I'm sure there's probably some way to do the same in Linux (probably with much better control, or maybe with sub-millisecond quantums) but I haven't needed to do that yet in Linux.
回答4:
/*
Returns the current time.
*/
char *time_stamp(){
char *timestamp = (char *)malloc(sizeof(char) * 16);
time_t ltime;
ltime=time(NULL);
struct tm *tm;
tm=localtime(<ime);
sprintf(timestamp,"%04d%02d%02d%02d%02d%02d", tm->tm_year+1900, tm->tm_mon,
tm->tm_mday, tm->tm_hour, tm->tm_min, tm->tm_sec);
return timestamp;
}
int main(){
printf(" Timestamp: %s\n",time_stamp());
return 0;
}
Output: Timestamp: 20110912130940 // 2011 Sep 12 13:09:40
回答5:
Use @Arkaitz Jimenez's code to get two timevals:
#include <sys/time.h>
//...
struct timeval tv1, tv2, diff;
// get the first time:
gettimeofday(&tv1, NULL);
// do whatever it is you want to time
// ...
// get the second time:
gettimeofday(&tv2, NULL);
// get the difference:
int result = timeval_subtract(&diff, &tv1, &tv2);
// the difference is storid in diff now.
Sample code for timeval_subtract can be found at this web site:
/* Subtract the `struct timeval' values X and Y,
storing the result in RESULT.
Return 1 if the difference is negative, otherwise 0. */
int
timeval_subtract (result, x, y)
struct timeval *result, *x, *y;
{
/* Perform the carry for the later subtraction by updating y. */
if (x->tv_usec < y->tv_usec) {
int nsec = (y->tv_usec - x->tv_usec) / 1000000 + 1;
y->tv_usec -= 1000000 * nsec;
y->tv_sec += nsec;
}
if (x->tv_usec - y->tv_usec > 1000000) {
int nsec = (x->tv_usec - y->tv_usec) / 1000000;
y->tv_usec += 1000000 * nsec;
y->tv_sec -= nsec;
}
/* Compute the time remaining to wait.
tv_usec is certainly positive. */
result->tv_sec = x->tv_sec - y->tv_sec;
result->tv_usec = x->tv_usec - y->tv_usec;
/* Return 1 if result is negative. */
return x->tv_sec < y->tv_sec;
}
回答6:
how about this solution? I didn't see anything like this in my search. I am trying to avoid division and make solution simpler.

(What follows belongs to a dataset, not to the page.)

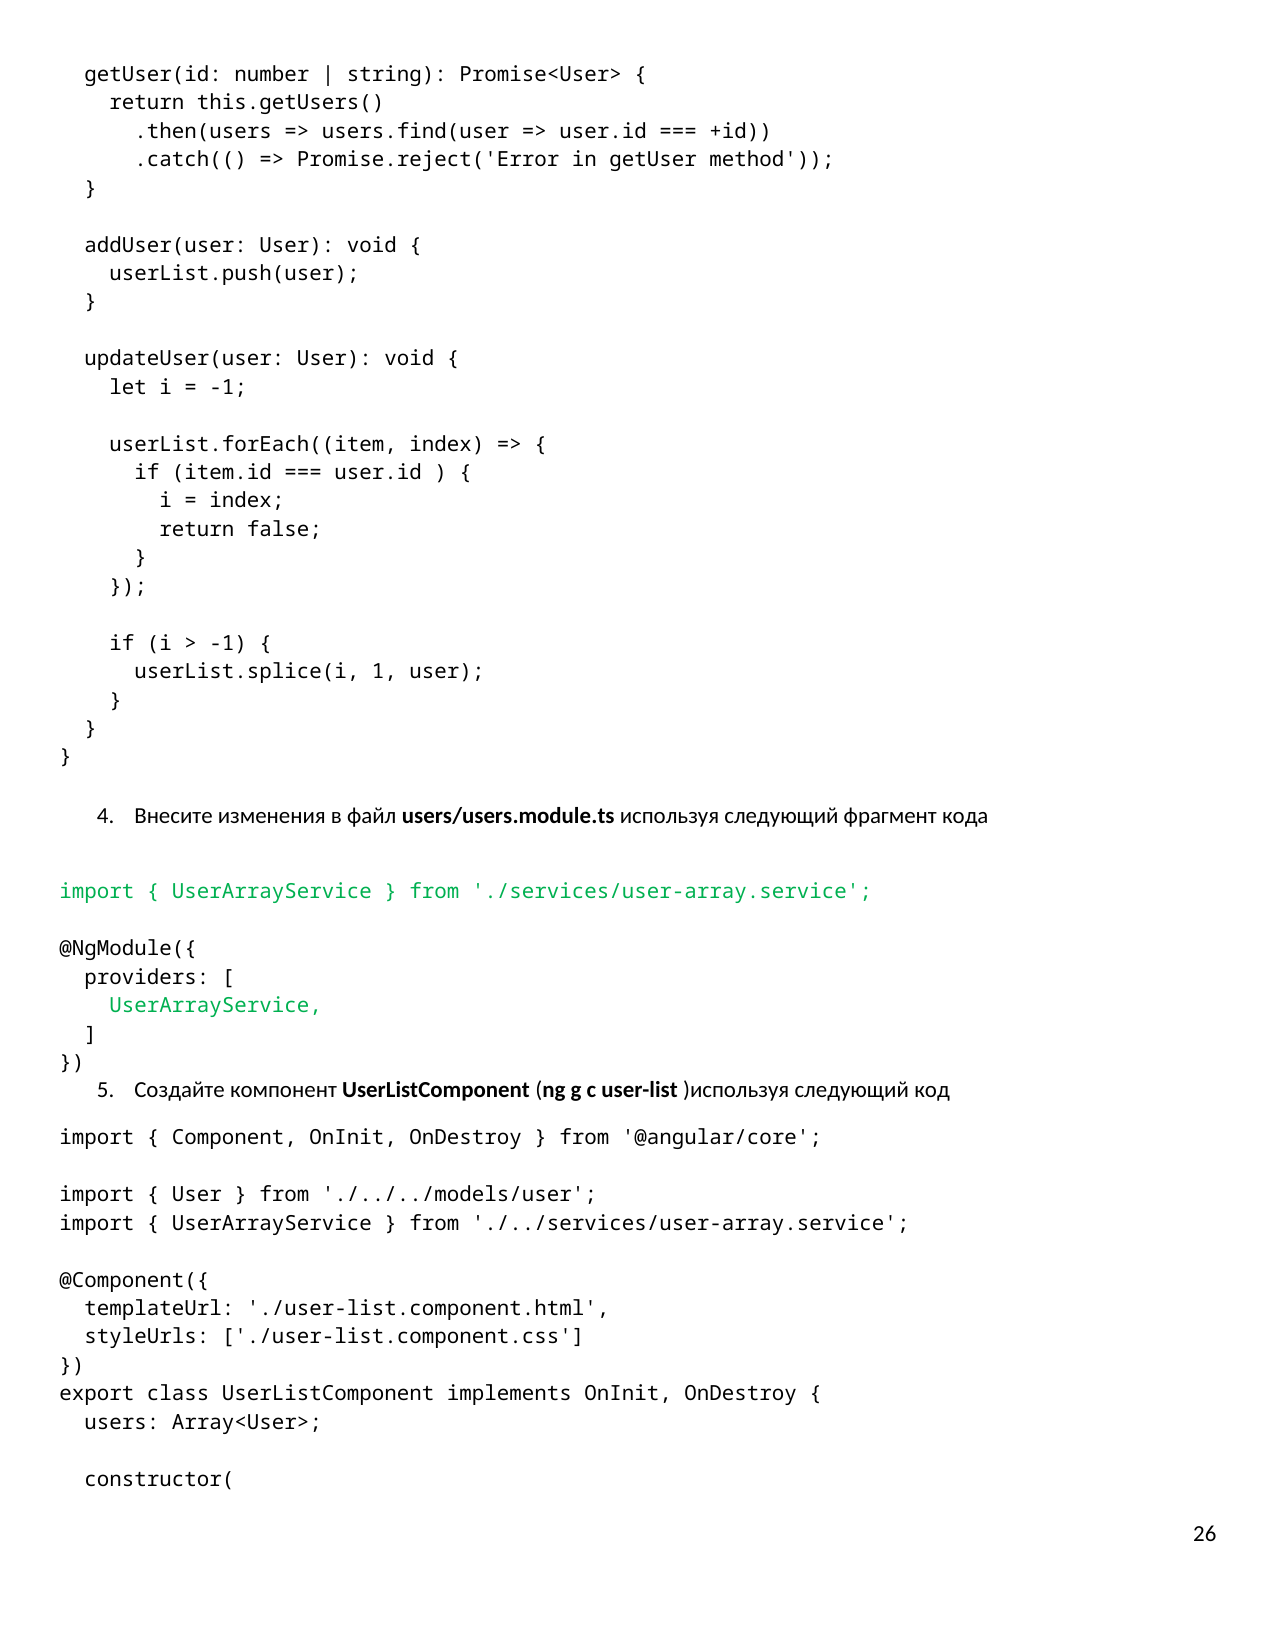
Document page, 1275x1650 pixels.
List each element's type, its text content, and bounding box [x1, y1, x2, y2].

struct timeval cur_time1, cur_time2, tdiff;
gettimeofday(&cur_time1,NULL);
sleep(1);
gettimeofday(&cur_time2,NULL);
tdiff.tv_sec = cur_time2.tv_sec - cur_time1.tv_sec;
tdiff.tv_usec = cur_time2.tv_usec + (1000000 - cur_time1.tv_usec);
while(tdiff.tv_usec > 1000000)
{
tdiff.tv_sec++;
tdiff.tv_usec -= 1000000;
printf("updated tdiff tv_sec:%ld tv_usec:%ld\n",tdiff.tv_sec, tdiff.tv_usec);
}
printf("end tdiff tv_sec:%ld tv_usec:%ld\n",tdiff.tv_sec, tdiff.tv_usec);
回答7:
Also making aware of interactions between clock() and usleep(). usleep() suspends the program, and clock() only measures the time the program is running.
If might be better off to use gettimeofday() as mentioned here
回答8:
Use gettimeofday() or better clock_gettime()
回答9:
U can try routines in c time library (time.h). Plus take a look at the clock() in the same lib. It gives the clock ticks since the prog has started. But you can save its value before the operation you want to concentrate on, and then after that operation capture the cliock ticks again and find the difference between then to get the time difference.